Concentration of economic power makes me nervous, and I’m unpersuaded by the assertion that “”Top researchers just demolished a huge fear about legal pot” in a Brookings study saying, “Worry about bad marijuana—not Big Marijuana.” Big companies selling marijuana will have economies of scale to push prices way down, and political power to oppose tax increases.
Now well organized small businesses, acting in concert, can have plenty of political power, adequate to prevent taxes from going up. Here are a couple of anecdotes, based on my recollections from working for Congress three decades ago, before Citizens United:
The major, multinational oil companies were pretty good at lobbying, but the small, independent producers were said to be extraordinarily successful in keeping tax benefits during the 1986 Tax Reform Act: “1986: President Reagan takes aim at federal tax breaks.
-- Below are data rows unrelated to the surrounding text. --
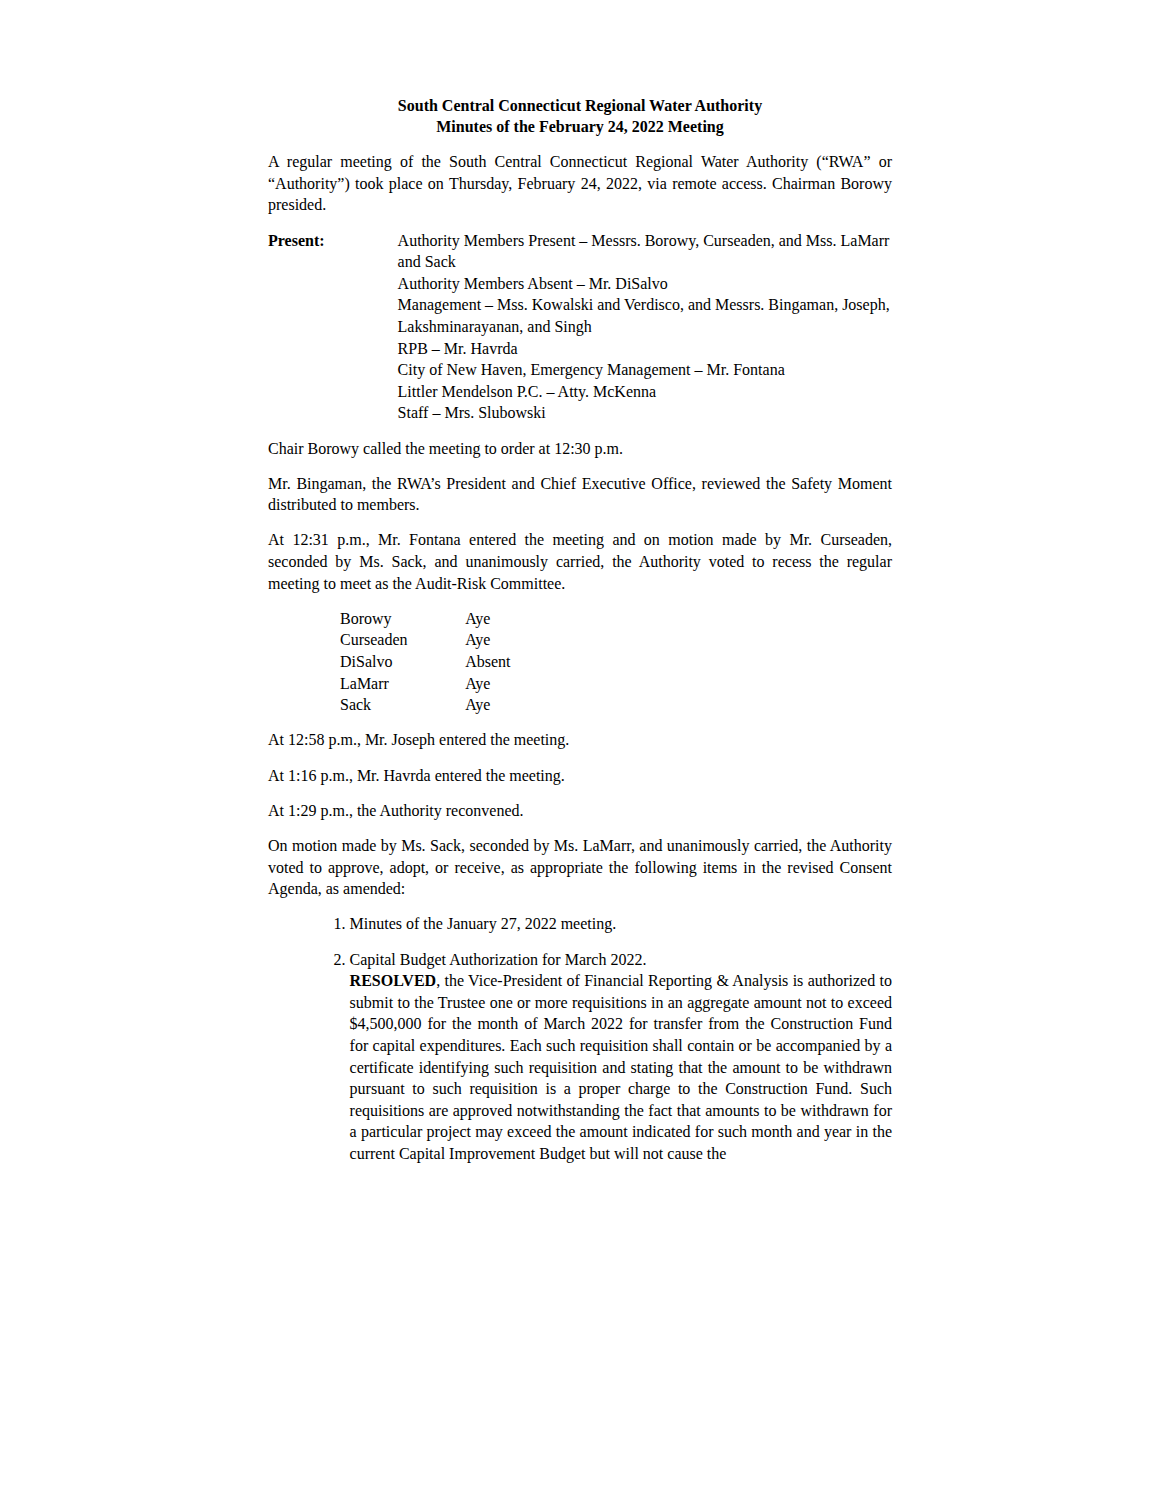South Central Connecticut Regional Water AuthorityMinutes of the February 24, 2022 Meeting
A regular meeting of the South Central Connecticut Regional Water Authority (“RWA” or “Authority”) took place on Thursday, February 24, 2022, via remote access. Chairman Borowy presided.
Present:
Authority Members Present – Messrs. Borowy, Curseaden, and Mss. LaMarr and Sack
Authority Members Absent – Mr. DiSalvo
Management – Mss. Kowalski and Verdisco, and Messrs. Bingaman, Joseph, Lakshminarayanan, and Singh
RPB – Mr. Havrda
City of New Haven, Emergency Management – Mr. Fontana
Littler Mendelson P.C. – Atty. McKenna
Staff – Mrs. Slubowski
Chair Borowy called the meeting to order at 12:30 p.m.
Mr. Bingaman, the RWA’s President and Chief Executive Office, reviewed the Safety Moment distributed to members.
At 12:31 p.m., Mr. Fontana entered the meeting and on motion made by Mr. Curseaden, seconded by Ms. Sack, and unanimously carried, the Authority voted to recess the regular meeting to meet as the Audit-Risk Committee.
| Borowy | Aye |
| Curseaden | Aye |
| DiSalvo | Absent |
| LaMarr | Aye |
| Sack | Aye |
At 12:58 p.m., Mr. Joseph entered the meeting.
At 1:16 p.m., Mr. Havrda entered the meeting.
At 1:29 p.m., the Authority reconvened.
On motion made by Ms. Sack, seconded by Ms. LaMarr, and unanimously carried, the Authority voted to approve, adopt, or receive, as appropriate the following items in the revised Consent Agenda, as amended:
Minutes of the January 27, 2022 meeting.
Capital Budget Authorization for March 2022.
RESOLVED, the Vice-President of Financial Reporting & Analysis is authorized to submit to the Trustee one or more requisitions in an aggregate amount not to exceed $4,500,000 for the month of March 2022 for transfer from the Construction Fund for capital expenditures. Each such requisition shall contain or be accompanied by a certificate identifying such requisition and stating that the amount to be withdrawn pursuant to such requisition is a proper charge to the Construction Fund. Such requisitions are approved notwithstanding the fact that amounts to be withdrawn for a particular project may exceed the amount indicated for such month and year in the current Capital Improvement Budget but will not cause the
Oil and gas is one of few industries to emerge unscathed from the ‘showdown at Gucci Gulch.’ He fails to convince Congress to kill the depletion allowance for most oil wells.” That is an unnuanced take. Percentage depletion was limited to independent companies owned by wealthy individuals (and families) – the majors (Exxon, Mobil, etc.) did not benefit. The story of how a tax break for those independents stayed in at the last minute is told in Chapter 9, on page 229, of the hardback Showdown at Gucci Gulch, by Jeff Birnbaum and Alan Murray. The majors got hit by foreign tax credit changes and other 1986 tighteners that applied to multinationals generally.
In my work on the Hill, the most effective pressure to keep tax breaks for insurance companies came not from the big companies, but from the thousands and thousands of agents, spread through every state and Congressional district. Insurance agents make it a practice to know lots of people, so they seemed to have disproportionate influence. Big business benefited, but from lots of individual effort, not concentration of persuasive power.
Again, those anecdotes predate Citizens United.
Sure, big businesses may be easier to regulate and tax than small ones. And corporate employees may have less incentive to cheat than 100-percent owners of businesses, who get every dollar of tax relief personally. But the Sanders campaign shows a lot of concern in this country that big business is calling the shots, to the detriment of the average citizen. To a large extent, these are ideological questions, without correct answers.
UPDATE 30 June: Still thinking about this. Here’s a key point: The tax cases where small business succeeded involved stopping something – saying No. It’s relatively easy to get a large number of small players to say No – to stop a change, or to repeal a law. It’s harder to get them to coalesce around a positive agenda. It’s hard to imagine a group of small soda bottlers convincing the public to drink cola the way Pepsi and Coke have. The advertising and marketing needed to brainwash people are more likely to come from huge, wealthy entreprises.